More recent proposals listed in the Unified Agenda, however, certainly do show the Obama Administration attempting to stretch underlying statutory law beyond its bounds to create broader restrictions.
This is the case with the entries listed as "Background checks for applicants making or transferring firearms" and "Mental disqualifications related to firearms purchase." In both instances, your NRA was involved from day one in opposing the changes and submitted extensive comments (see here and here) to put BATFE on notice that its justifications for the proposals were flawed and inadequate. We also published alerts (see here, for example) encouraging others to comment, resulting in over 9,000 comments being submitted on the proposal relating to background checks for persons associated with NFA trusts.
Indeed, NRA-ILA monitors the Federal Register every day for rulemaking activity that could affect the right to keep and bear arms and submits numerous comments every year on matters large and small.
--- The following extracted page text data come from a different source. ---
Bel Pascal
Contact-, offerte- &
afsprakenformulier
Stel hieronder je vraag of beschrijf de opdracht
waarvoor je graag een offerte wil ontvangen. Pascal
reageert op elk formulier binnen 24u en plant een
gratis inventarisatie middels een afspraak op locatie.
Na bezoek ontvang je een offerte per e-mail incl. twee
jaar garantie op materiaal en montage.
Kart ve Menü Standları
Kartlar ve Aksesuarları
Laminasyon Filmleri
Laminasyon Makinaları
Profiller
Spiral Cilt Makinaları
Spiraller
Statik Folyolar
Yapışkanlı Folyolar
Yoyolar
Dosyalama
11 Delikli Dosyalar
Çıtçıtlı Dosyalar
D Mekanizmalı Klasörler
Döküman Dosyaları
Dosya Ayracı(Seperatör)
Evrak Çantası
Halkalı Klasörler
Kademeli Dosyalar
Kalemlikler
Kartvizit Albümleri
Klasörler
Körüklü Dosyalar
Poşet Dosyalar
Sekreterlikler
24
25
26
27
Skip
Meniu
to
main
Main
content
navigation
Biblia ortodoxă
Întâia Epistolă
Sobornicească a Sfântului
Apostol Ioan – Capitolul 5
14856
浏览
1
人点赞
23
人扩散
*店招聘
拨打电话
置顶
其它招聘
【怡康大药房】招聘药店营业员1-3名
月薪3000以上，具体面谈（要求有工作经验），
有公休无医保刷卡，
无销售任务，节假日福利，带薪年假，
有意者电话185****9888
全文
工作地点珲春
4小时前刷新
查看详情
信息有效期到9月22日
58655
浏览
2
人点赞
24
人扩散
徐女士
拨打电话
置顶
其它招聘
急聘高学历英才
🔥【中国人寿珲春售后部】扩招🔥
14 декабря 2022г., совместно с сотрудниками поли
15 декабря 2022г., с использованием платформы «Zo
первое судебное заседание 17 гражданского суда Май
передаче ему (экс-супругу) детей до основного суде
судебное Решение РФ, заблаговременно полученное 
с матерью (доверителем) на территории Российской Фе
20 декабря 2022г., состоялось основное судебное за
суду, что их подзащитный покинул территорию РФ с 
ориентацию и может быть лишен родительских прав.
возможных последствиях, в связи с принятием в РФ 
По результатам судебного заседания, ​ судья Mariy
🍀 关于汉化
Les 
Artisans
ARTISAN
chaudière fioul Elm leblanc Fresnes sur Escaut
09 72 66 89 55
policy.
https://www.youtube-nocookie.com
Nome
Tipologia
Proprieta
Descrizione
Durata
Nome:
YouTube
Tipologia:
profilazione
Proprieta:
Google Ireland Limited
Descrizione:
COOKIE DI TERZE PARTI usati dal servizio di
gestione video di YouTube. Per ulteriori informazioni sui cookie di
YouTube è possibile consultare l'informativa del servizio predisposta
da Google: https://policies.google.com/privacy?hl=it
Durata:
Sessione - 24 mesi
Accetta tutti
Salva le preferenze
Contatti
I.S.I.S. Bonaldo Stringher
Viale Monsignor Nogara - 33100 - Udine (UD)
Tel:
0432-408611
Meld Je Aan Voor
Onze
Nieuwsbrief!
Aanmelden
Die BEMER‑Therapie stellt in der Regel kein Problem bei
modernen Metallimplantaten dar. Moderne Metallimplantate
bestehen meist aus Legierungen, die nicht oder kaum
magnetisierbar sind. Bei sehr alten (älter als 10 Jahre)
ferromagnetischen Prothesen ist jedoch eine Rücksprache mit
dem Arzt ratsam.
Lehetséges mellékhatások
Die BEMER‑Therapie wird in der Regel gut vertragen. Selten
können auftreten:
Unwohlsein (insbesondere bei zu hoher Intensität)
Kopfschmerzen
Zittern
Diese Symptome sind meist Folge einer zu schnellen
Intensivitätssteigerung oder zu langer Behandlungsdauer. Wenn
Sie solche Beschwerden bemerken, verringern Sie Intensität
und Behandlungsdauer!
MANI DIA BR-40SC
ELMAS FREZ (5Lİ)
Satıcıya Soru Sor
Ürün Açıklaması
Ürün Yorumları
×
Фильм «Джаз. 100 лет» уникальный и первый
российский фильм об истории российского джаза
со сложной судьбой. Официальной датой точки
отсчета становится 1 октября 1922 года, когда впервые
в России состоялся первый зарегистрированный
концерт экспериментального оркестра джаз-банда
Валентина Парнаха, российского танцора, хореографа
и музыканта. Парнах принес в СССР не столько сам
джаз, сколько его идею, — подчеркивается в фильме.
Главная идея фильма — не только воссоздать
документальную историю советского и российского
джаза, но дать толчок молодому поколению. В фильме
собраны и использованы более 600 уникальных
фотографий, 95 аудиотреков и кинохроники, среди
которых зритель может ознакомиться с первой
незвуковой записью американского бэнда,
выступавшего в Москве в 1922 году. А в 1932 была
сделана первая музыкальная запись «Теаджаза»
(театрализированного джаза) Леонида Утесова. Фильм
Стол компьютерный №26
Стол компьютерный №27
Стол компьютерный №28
For example, see our accompanying article [hyperlink under "accompanying article"] on a State Department rulemaking that would have disastrous consequences, not just for the Second Amendment, but also for the First Amendment. Long before information is published in the Unified Agenda each spring and fall, your NRA has been monitoring, responding to, and reporting on it.
Also, some of the proposals that appear alarming at first blush are actually fairly routine bureaucratic matters that do not rise to the level of an emergency. For example, the "Secure gun storage" proposal, while not yet published for comment, does not relate to storage of personally owned firearms within homes, but concerns a BATFE proposal relating to information an applicant for a dealer's license would be required to provide. This arises from a 1998 law that requires applicants for federal firearm dealers' licenses to certify on the application "that secure gun storage or safety devices will be available at any place in which firearms are sold under the license to persons who are not licensees …."
Your NRA is in the process of submitting comments on the most consequential gun control items in the Unified Agenda.
Similarly, the item that The Hill claimed related to "high-powered pistols" actually concerned a 2005 proposal that primarily sought to address handguns designed to look like other items, including wallets or pens. Your NRA filed comments on the proposal at the time. More than ten years later, BATFE is now claiming they will finalize the rule in January 2016.
Your NRA is in the process of submitting comments on the most consequential gun control items in the Unified Agenda. We will report on these developments as they occur. A number of the Unified Agenda items have not yet been published for comment, but when they are, you can be sure that we will mobilize against, and ensure you're aware of, anything important and consequential.
Without a doubt, President Obama is making good on his promise to use his "phone" and his "pen" to circumvent Congress and the will of the American people. Whenever these actions affect the right of the people to keep and bear arms, however, you can be sure your NRA will be pushing back with the combined might of its millions of members and supporters.